Ein 73-Jähriger wartet in Kärnten auf einen gefäßchirurgischen Eingriff – laut FPÖ droht ihm wegen der langen Wartezeit eine Amputation. Die Freiheitlichen werfen SPÖ und ÖVP vor, das Gesundheitssystem zu gefährden.
Ein 73-jähriger Kärntner benötigt eine gefäßchirurgische Operation, muss jedoch mit erheblichen Wartezeiten rechnen. Die Verzögerung könnte nach Angaben der FPÖ im schlimmsten Fall zu einer Amputation führen.
Versorgung unter Druck
Christoph Staudacher, Gesundheitssprecher der FPÖ, übt scharfe Kritik an der Kärntner Landesregierung.

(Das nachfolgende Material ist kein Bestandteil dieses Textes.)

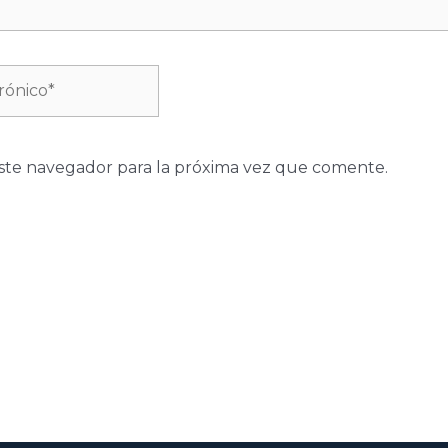
ste navegador para la próxima vez que comente.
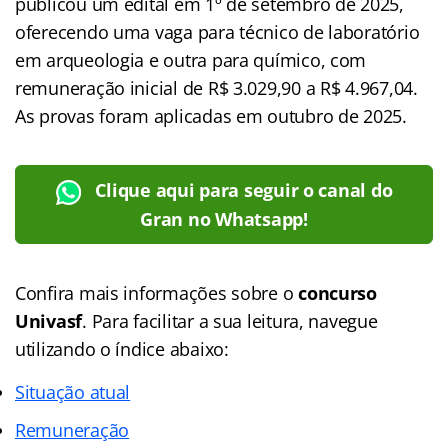
publicou um edital em 1º de setembro de 2025,
oferecendo uma vaga para técnico de laboratório
em arqueologia e outra para químico, com
remuneração inicial de R$ 3.029,90 a R$ 4.967,04.
As provas foram aplicadas em outubro de 2025.
Clique aqui para seguir o canal do
Gran no Whatsapp!
Confira mais informações sobre o
concurso
Univasf
.
Para facilitar a sua leitura, navegue
utilizando o índice abaixo:
Situação atual
Remuneração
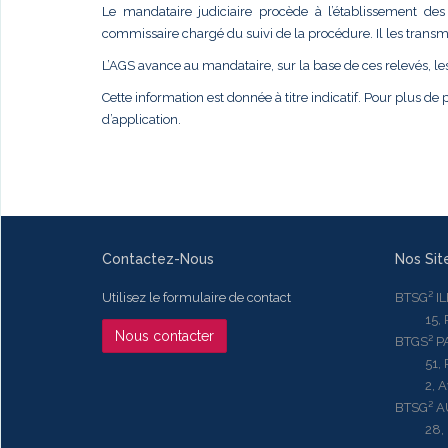
Le mandataire judiciaire procède à l’établissement des 
commissaire chargé du suivi de la procédure. Il les transme
L’AGS avance au mandataire, sur la base de ces relevés, le
Cette information est donnée à titre indicatif. Pour plus de p
d’application.
Contactez-Nous
Nos Sit
Utilisez le formulaire de contact
BTSG² I
15, Rue
Nous contacter
BTGS² P
51, Rue
2, Aven
BTSG² 
28, Ru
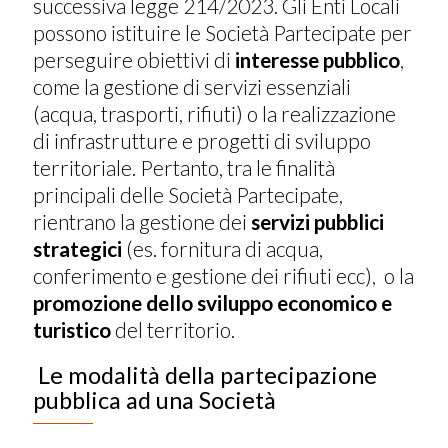
successiva legge 214/2023. Gli Enti Locali
possono istituire le Società Partecipate per
perseguire obiettivi di
interesse pubblico
,
come la gestione di servizi essenziali
(acqua, trasporti, rifiuti) o la realizzazione
di infrastrutture e progetti di sviluppo
territoriale. Pertanto, tra le finalità
principali delle Società Partecipate,
rientrano la gestione dei
servizi pubblici
strategici
(es. fornitura di acqua,
conferimento e gestione dei rifiuti ecc), o la
promozione dello sviluppo economico e
turistico
del territorio.
Le modalità della partecipazione
pubblica ad una Società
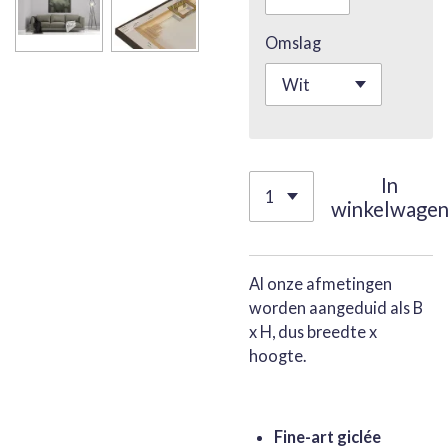
Omslag
In
winkelwage
Al onze afmetingen
worden aangeduid als B
x H, dus breedte x
hoogte.
Fine-art giclée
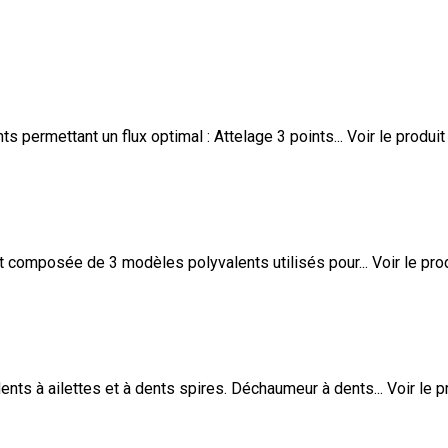
permettant un flux optimal : Attelage 3 points...
Voir le produit
composée de 3 modèles polyvalents utilisés pour...
Voir le pro
 à ailettes et à dents spires. Déchaumeur à dents...
Voir le p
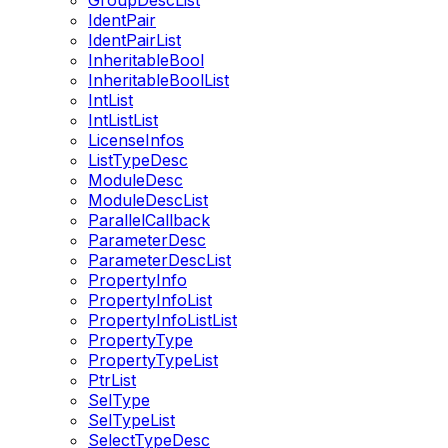
GroupDescList
IdentPair
IdentPairList
InheritableBool
InheritableBoolList
IntList
IntListList
LicenseInfos
ListTypeDesc
ModuleDesc
ModuleDescList
ParallelCallback
ParameterDesc
ParameterDescList
PropertyInfo
PropertyInfoList
PropertyInfoListList
PropertyType
PropertyTypeList
PtrList
SelType
SelTypeList
SelectTypeDesc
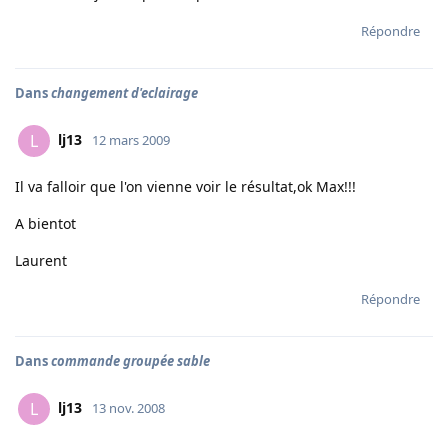
Répondre
Dans
changement d'eclairage
lj13
L
12 mars 2009
Il va falloir que l'on vienne voir le résultat,ok Max!!!
A bientot
Laurent
Répondre
Dans
commande groupée sable
lj13
L
13 nov. 2008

Ein Bürger, der 45 Jahre in das Gesundheitssystem eingezahlt habe, werde auf seinem Leidensweg nicht nur zwischen verschiedenen Stellen hin- und hergeschickt, sondern letztlich im Stich gelassen, so Staudacher.
Solche Fälle würden sich in Kärnten häufen und zeigten, dass die Politik von SPÖ und ÖVP die medizinische Versorgung gefährde. In sieben von zehn Fachbereichen müsse man mit horrenden Wartezeiten für Operationen rechnen, kritisiert der FPÖ-Politiker.
Der Ärztemangel sei keine Überraschung, dennoch sehe SPÖ-Landesrätin Beate Prettner tatenlos zu, wie das Gesundheitssystem zusammenbreche – auf Kosten der Patienten. Staudacher fordert die rot-schwarze Landesregierung auf, endlich Maßnahmen zu ergreifen.